Le statut d'entrepreneur individuel agricole à responsabilité limitée en est un. En effet, en adoptant ce statut, l'entrepreneur a la possibilité d'établir une cloison entre un patrimoine professionnel et son patrimoine personnel. Pour aboutir à cette séparation des patrimoines, des biens seront affectés à son activité professionnel et serviront à répondre des dettes liées à cette activité. Dès lors, les créanciers dont la dette n'est pas liée à l'activité professionnelle ne pourront saisir ces biens, et inversement. En définitive, le législateur souhaiterait imposer ce statut, pour l'heure optionnel, à tout les entrepreneurs.

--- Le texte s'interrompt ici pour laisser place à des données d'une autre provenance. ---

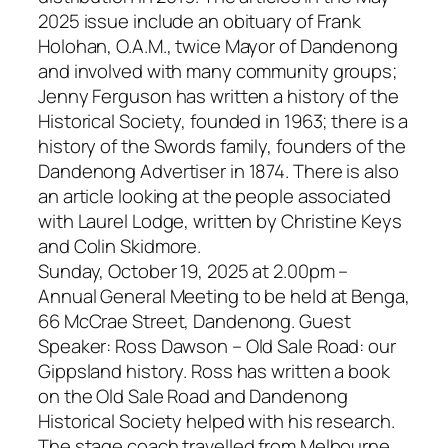
2025 issue include an obituary of Frank
Holohan, O.A.M., twice Mayor of Dandenong
and involved with many community groups;
Jenny Ferguson has written a history of the
Historical Society, founded in 1963; there is a
history of the Swords family, founders of the
Dandenong Advertiser in 1874. There is also
an article looking at the people associated
with Laurel Lodge, written by Christine Keys
and Colin Skidmore.
Sunday, October 19, 2025 at 2.00pm –
Annual General Meeting to be held at Benga,
66 McCrae Street, Dandenong. Guest
Speaker: Ross Dawson – Old Sale Road: our
Gippsland history. Ross has written a book
on the Old Sale Road and Dandenong
Historical Society helped with his research.
The stage coach travelled from Melbourne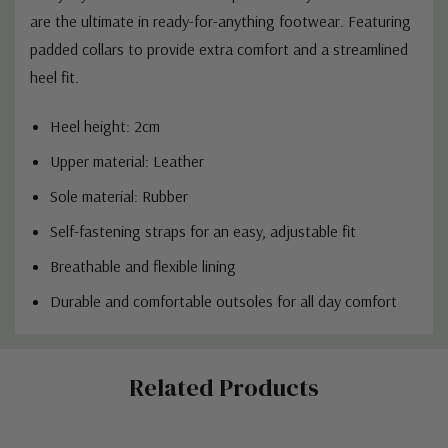
are the ultimate in ready-for-anything footwear. Featuring
padded collars to provide extra comfort and a streamlined
heel fit.
Heel height: 2cm
Upper material: Leather
Sole material: Rubber
Self-fastening straps for an easy, adjustable fit
Breathable and flexible lining
Durable and comfortable outsoles for all day comfort
Custom
Related Products
Tab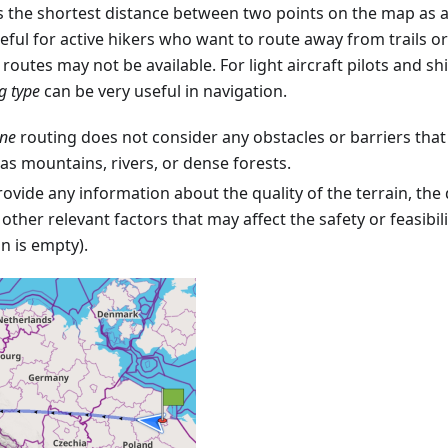
s the shortest distance between two points on the map as a s
eful for active hikers who want to route away from trails o
routes may not be available. For light aircraft pilots and sh
ng type
can be very useful in navigation.
ine
routing does not consider any obstacles or barriers that
 as mountains, rivers, or dense forests.
rovide any information about the quality of the terrain, the di
 other relevant factors that may affect the safety or feasibili
n is empty).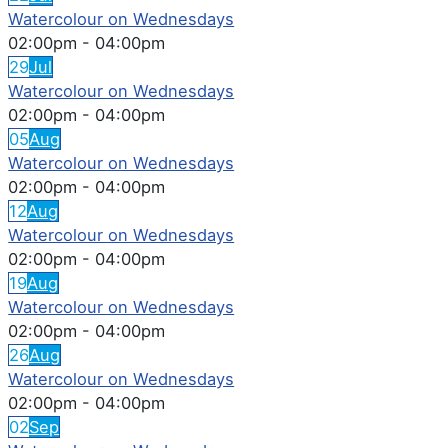
Watercolour on Wednesdays
02:00pm
-
04:00pm
29
Jul
Watercolour on Wednesdays
02:00pm
-
04:00pm
05
Aug
Watercolour on Wednesdays
02:00pm
-
04:00pm
12
Aug
Watercolour on Wednesdays
02:00pm
-
04:00pm
19
Aug
Watercolour on Wednesdays
02:00pm
-
04:00pm
26
Aug
Watercolour on Wednesdays
02:00pm
-
04:00pm
02
Sep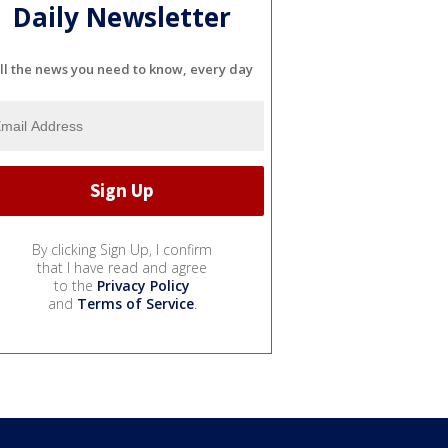
Daily Newsletter
ll the news you need to know, every day
By clicking Sign Up, I confirm
that I have read and agree
to the
Privacy Policy
and
Terms of Service
.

2. La protection de l'exploitant exerçant son activité sous forme sociétaire
S'agissant des agriculteurs qui choisissent d'exercer leur profession sous la forme d'une société, le législateur a également prévu des formes qui visent à limiter les risques liés à la profession, sur le plan personnel. Ainsi, depuis la loi du 11 juillet 1985 relative à l'entreprise unipersonnelle à responsabilité limitée et à l'exploitation agricole à responsabilité limitée, l'agriculteur peut s'associer au sein d'une exploitation agricole à responsabilité limitée. Cette structure peut tout à fait se composer d'un seul associé, pour lui permettre de protéger son patrimoine. En effet, les associés d'une telle exploitation ne supporteront les pertes qu'à concurrence de leurs apports, ce qui signifie que si l'exploitation rencontre des difficultés financières, les associés ne perdront tout au plus que leur apport.
En instituant ces différents mécanismes, le droit rural assure des conditions de vies décentes aux agriculteurs ainsi qu'une protection dans le cadre de leur activité professionnelle qui nécessite souvent de colossaux investissements.